Getah kafur yang didapat dari pohonnya dipanen dengan melubanginya di bagian atas sehingga mengalir getah berliter-liter banyaknya. Bagian bawahnya dapat pula dilubangi akan keluar potongan-potongan kafur. Getah kafur dapat dipanen juga dengan melukai atau menyayat batangnya. Setelah dipanen pohon akan mati dan mengering.
PENJELASAN TENTANG KAFUR DARI FANSURI (ASAL KAFUR FANSURI)
Kafur Fansuri adalah kafur terbaik yang disebut dalam catatan pelayaran berasal dari daerah yang bernama Fansur. Dimana identifikasi Fansur sangat identik dengan kawasan Pantai Barat Sumatera. Identifikasi ini diperkuat dengan temuan artefaktual di Situs Bongal, Tapanuli Tengah, yang berlokasi di Teluk Tapanuli. Istilah Kafur sendiri bukan berasal dari bahasa Arab, hal ini sesuai dengan apa yang dikatakan H.P Reinaud dan G.S Colin yang menyatakan: ”Istilah Kafur adalah sebuah kata yang diarabkan. Istilah yang sama terdapat dalam bahasa Persia dan Turki untuk “Kafur” dan istilah “camphre” dalam bahasa Prancis dipinjam dari bahasa Arab lewat istilah alcanfor dari bahasa daerah Castile.
Dalam beberapa bahasa yang lebih jauh, terdapat istilah yang hampir serupa, misalnya karpura dalam bahasa Sansekerta dan kapor dalam bahasa Khemr. Selain itu dalam sebuah catatan China Yu yang tsa tsu, tercatat suatu transkripsi dari istilah kapur Barus. Berdasarkan semua alasan ini, maka pakar-pakar etimologi berpendapat bahwa semua istilah ini berasal dari istilah Melayu kapur. Namun perlu diperhatikan pula, bahwa jauh sebelum sumber-sumber diatas, Al-Quran telah mencatat istilah kafur dalam surat Al-Insaan ayat 5 yang berbunyi:
Sesungguhnya orang-orang yang berbuat kebajikan minum dari gelas (berisi minuman) yang campurannya adalah air kafur, yaitu mata air dalam surga yang daripadanya hamba-hamba Allah minum, yang mereka dapat mengalirkannya dengan sebaik-baiknya.

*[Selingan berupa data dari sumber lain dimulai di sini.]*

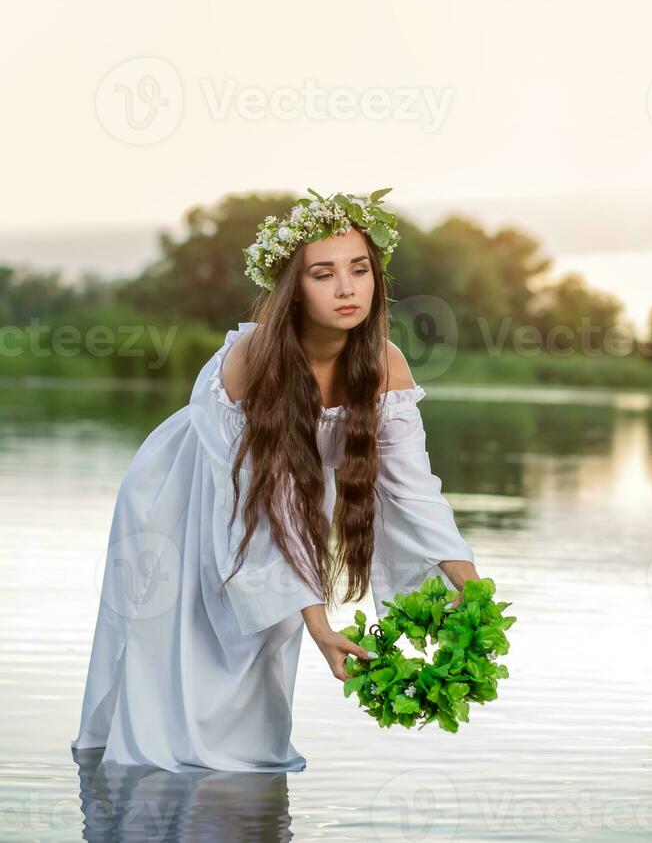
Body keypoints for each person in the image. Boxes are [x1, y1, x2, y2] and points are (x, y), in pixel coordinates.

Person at [70, 188, 479, 773]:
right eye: (323, 273)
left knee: (269, 631)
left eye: (359, 270)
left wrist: (468, 584)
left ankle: (239, 788)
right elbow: (260, 500)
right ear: (293, 286)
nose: (346, 289)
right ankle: (156, 789)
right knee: (183, 638)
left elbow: (413, 489)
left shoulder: (385, 362)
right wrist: (319, 622)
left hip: (292, 501)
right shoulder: (254, 358)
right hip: (194, 490)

Seperti dijelaskan sebelumnya, pohon kafur yang tumbuh di pesisir barat pulau Sumatera berasal dari tumbuhan bernama latin Dryobalanops Aromatica. Pohon ini memang cocok tumbuh di kawasan yang memiliki intensitas hujan yang tinggi, di tepian sungai dan berada di ketinggian tidak lebih dari 2000mdpl. Penjelasan mengenai habitat pohon kafur yang terbaik telah ditulis pula oleh Al-Mas’udi dalam buku Muruj al-Dzahab yang menyebutkan: “Syarat-syarat yang paling sesuai untuk pohon kafur adalah kawasan yang bermusim hujan, sepanjang tepian sungai dan di lereng gunung sampai ketinggian 2000 m”.

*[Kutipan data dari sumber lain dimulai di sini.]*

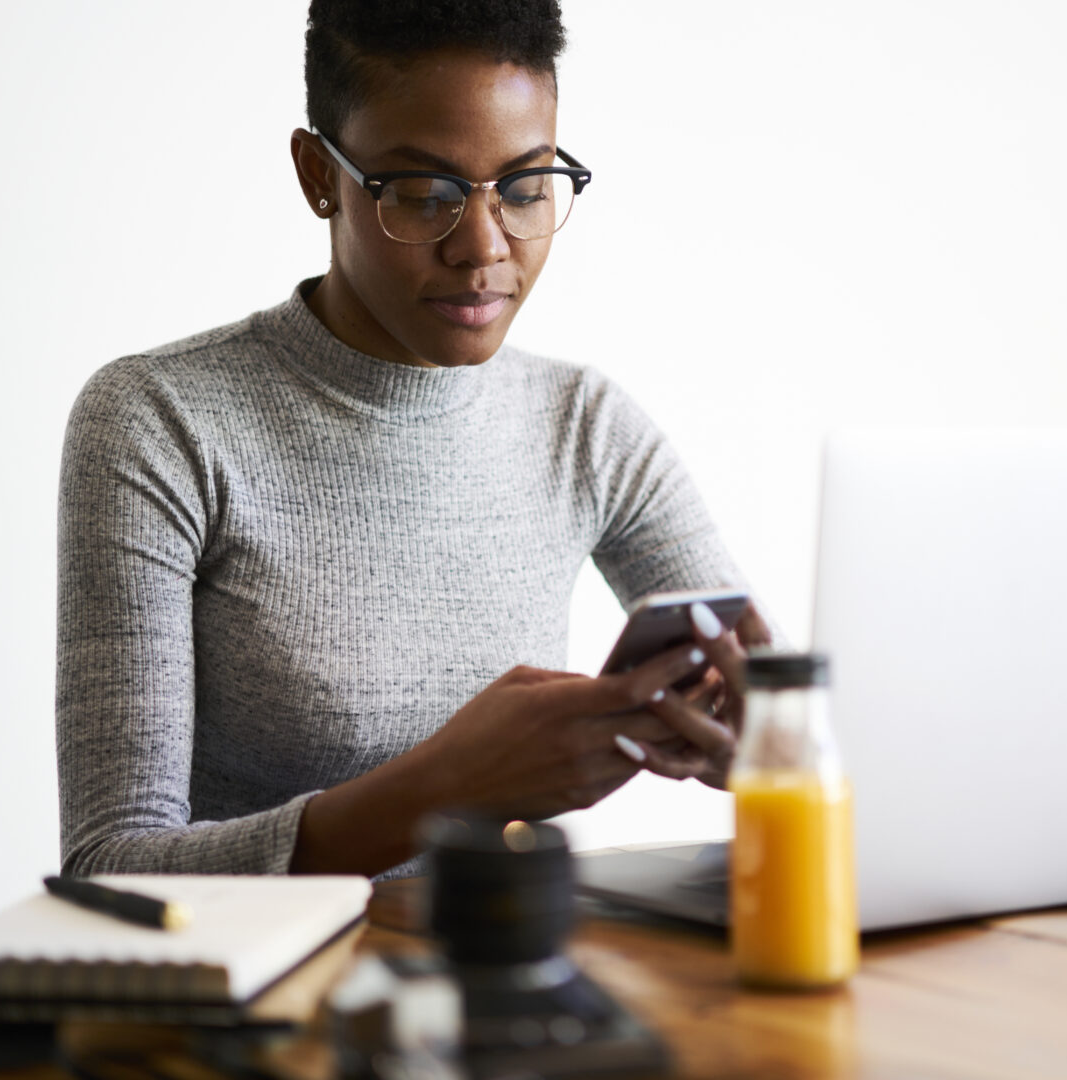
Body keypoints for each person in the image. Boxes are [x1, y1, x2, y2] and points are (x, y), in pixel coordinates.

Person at [56, 0, 770, 879]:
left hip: (504, 978)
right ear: (319, 173)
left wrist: (768, 750)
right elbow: (109, 869)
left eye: (524, 187)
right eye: (425, 194)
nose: (482, 248)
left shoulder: (586, 427)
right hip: (269, 999)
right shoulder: (160, 423)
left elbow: (773, 712)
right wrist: (445, 789)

Sebagai komoditas utama, kafur yang berasal dari Fansur merupakan produk yang terbaik. Hal ini seperti yang telah dituliskan oleh Ibnu Sarabiyun (10 M) yang dikutip kembali oleh Ibnu Al- Baytar (646 H) sebagai berikut:
“Kafur yang bermutu tinggi dinamakan al-riyahi, kafur ini adalah salah satu bahan alami. Warnanya kemerahan dan berbinti-bintik tetapi menjadi putih sesudah di sublimasi di tempat asalnya. Tempat asalnya bernama Fansur dan dari nama ini semua berasal beberapa jenis “kafur fansuri”. Kafur ini adalah jenis yang terbaik, paling ringan, paling murni, paling putih dan paling mengkilat. Potongan-potongan terbesar ukurannya sebesar kira-kira mata uang dirham.”

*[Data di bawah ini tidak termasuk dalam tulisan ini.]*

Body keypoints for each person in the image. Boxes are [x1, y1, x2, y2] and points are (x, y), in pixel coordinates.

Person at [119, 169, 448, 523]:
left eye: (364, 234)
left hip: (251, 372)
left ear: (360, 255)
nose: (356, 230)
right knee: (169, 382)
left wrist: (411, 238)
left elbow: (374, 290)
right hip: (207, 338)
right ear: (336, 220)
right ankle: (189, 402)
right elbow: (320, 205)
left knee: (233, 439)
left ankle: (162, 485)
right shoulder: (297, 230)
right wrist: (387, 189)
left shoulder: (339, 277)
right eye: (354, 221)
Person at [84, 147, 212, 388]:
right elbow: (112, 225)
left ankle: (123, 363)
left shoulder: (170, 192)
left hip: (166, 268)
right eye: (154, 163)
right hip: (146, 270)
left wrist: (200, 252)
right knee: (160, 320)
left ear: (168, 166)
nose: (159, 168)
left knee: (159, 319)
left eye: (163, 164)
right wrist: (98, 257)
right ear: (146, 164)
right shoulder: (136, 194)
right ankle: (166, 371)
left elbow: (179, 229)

Pada era perdagangan samudera, peredaran kafur di pasaran biasanya tidak hanya dalam bentuk yang murni, tetapi dicampur dengan beberapa bahan dan dikemas dalam potongan-potongan bambu.[20] Belum diketahui secara pasti mengenai tujuan pencampuran bahan-bahan lain dalam peredaran kafur pada masa itu, namun beberapa ilmuan dan ahli kedokteran muslim, telah mencatat bagaimana teknik pencampuran bahan-bahan tersebut.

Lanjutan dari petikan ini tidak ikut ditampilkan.